Унтер-офицеры стояли недвижимо, словно похвалялись солдатской выучкой, как будто этим хотели доказать, что они куда выше своего противника, что плен — всего лишь маленькая неудача.
«Спектакль», — сердито подумал полковник Крутой. Но подумал не об этих двоих. Он подумал о Гитлере, о Германии. Понимал, что это слово, понятие, заключенное в нем, никак не подходит к страшной, кровавой войне; но слово пристало и не хотело уходить. И дальше оно станет навещать полковника Крутого все чаще и чаще. И чем страшнее будет в котле, чем больше ужаса и мук будут принимать немцы, сопротивляясь до последнего патрона, тем настойчивее будет проситься это слово. Наверно, оно будет приходить к полковнику Крутому потому, что он начнет понимать истинное значение того, что решил добиться Гитлер и его окружение, обрекая на гибель более трехсот тысяч немцев. В конце ноября в Берлине еще надеялись… Но позже, когда Гитлер и верховное командование потеряют эту надежду, они сумеют, заставят поверить в нужность, в необходимость беспримерной жертвы всю Германию. Обрекая на гибель армию, они поднимут на тотальную войну весь народ, обрекут его на ужасную катастрофу.

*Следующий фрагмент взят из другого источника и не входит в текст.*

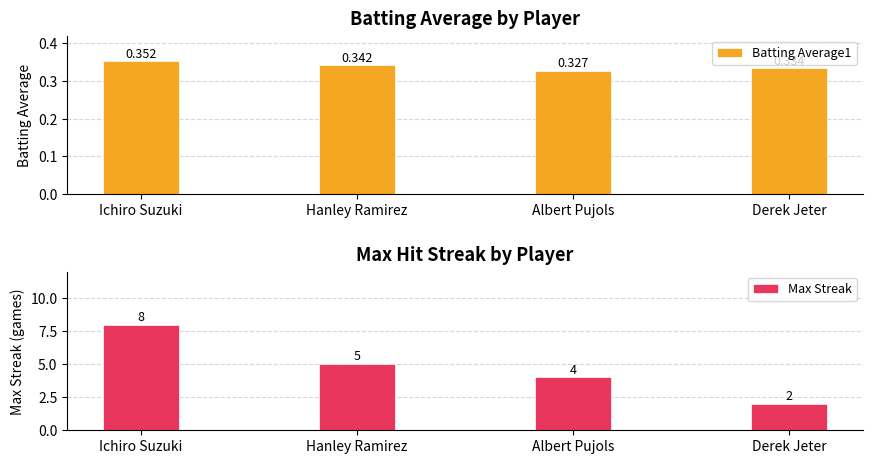

Count the number of categories in the chart.

4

Если все, что произойдет в Сталинграде в декабре — январе, сузить до театральных рамок, солдат шестой армии можно уподобить актерам. Но солдаты не играли, они действительно умирали, а немецкий народ был тем оглушенным и оглупленным зрителем, который принимал сталинградскую трагедию как неизбежность, которую можно исправить лишь ценой собственной жизни.

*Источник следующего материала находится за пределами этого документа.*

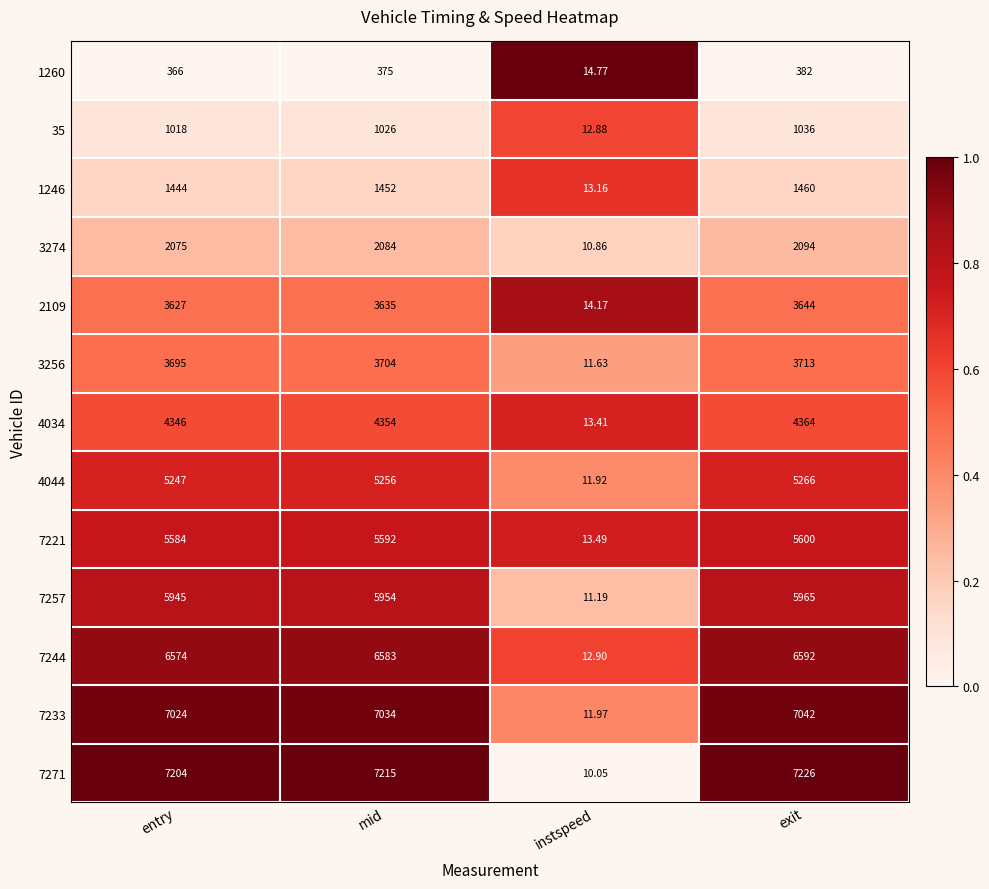

At which label is 2109 closest to 1829?

entry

Если в конце ноября Гитлер еще надеялся и верил, то через полтора месяца он станет режиссером-постановщиком того гигантского кровавого спектакля, которому приписывались высшие стратегические цели и который нужен был только самому Гитлеру. Он станет направлять и поддерживать события на Волге не в интересах Германии, не в интересах исхода войны, а только для того, чтобы хоть на год, хоть на месяц поддержать свой престиж, оттянуть собственную кончину.
В конце ноября и даже в начале декабря этого никто не знал. Русские всего лишь предполагали, как предполагал полковник Суровцев. Но действовать, поступать могли так, как диктовали военные расчеты.
У полковника Крутого всего лишь промелькнула мысль… Потому что нелепо выглядела выправка пленных унтер-офицеров. Однако между этой выправкой, между тем, что случилось и еще произойдет, существовала прямая связь: солдаты были подготовлены выполнить любой приказ. Они не станут думать, их надо заставить. И капитан Веригин, разумеется, должен это понять…
Унтер-офицеры стояли навытяжку. Это не означало уважения к русским командирам. Просто показывали себя такими, какими были.
Капитан Веригин сказал:
— Ну, сволочи…
Не хотел оскорбить. Он удивился.
И полковник Крутой согласился:
— Н-нда…
Немцы тянулись.
— Кто из вас говорит по-русски? — спросил он и отрывистым движением ладони приказал капитану Веригину: сядь.
Полковник Крутой вовсе не ждал, что вот сейчас эти двое сообщат новость, почти безошибочно предполагал, какие именно слова скажут эти двое тут или в разведотделе. Но пусть услышит капитан Веригин. И поймет, что слабину пускать нельзя.
Веригин сел, полковник Крутой повторил:
— Кто из вас говорит по-русски?
Один вышел вперед:
— Унтер-офици-ир Альверс, господин полковник!
Капитан Веригин опять удивился: «Понимает знаки различия, сукин сын!»
— Унтер-офицер Альверс участвовал в боях восточнее Харькова?
Капитан Веригин поднял брови: «Смотри как разговорился Федор Федорович!»
— Харьков? — Альверс переступил с ноги на ногу, потерял стойку. Но тут же выпрямился: — О, да! То был… Как это? Великолепный бой!..
— Как вы оцениваете сегодняшний день?
Унтер-офицер Альверс тянулся. Он хотел показать русским офицерам, что плен не сделает его плохим.
— Ваши зольдат э… Как это? Проникал в наш тыл. Отшень неприятный э… Как это? Эпизод. Мне и моему камрад отшень много не повезло.
— Вам известно, что шестая армия окружена?
— Нет, господин полковник. Нам только есть слух, что западнее Дона видели русский панцер…
— Вчера пленный обер-ефрейтор показал, что в ваших подразделениях срочно провели учет горючего, боеприпасов и продовольствия. Это правда?
— То есть так.
— Чем это вызвано?
Унтер-офицер помолчал. Может быть, лишь теперь подумал об этом. Словно прося помощи, глянул на своего товарища.
— Чем это вызвано?
— Орднунг! То есть порядок, господин полковник. Большая война требует ганц орднунг!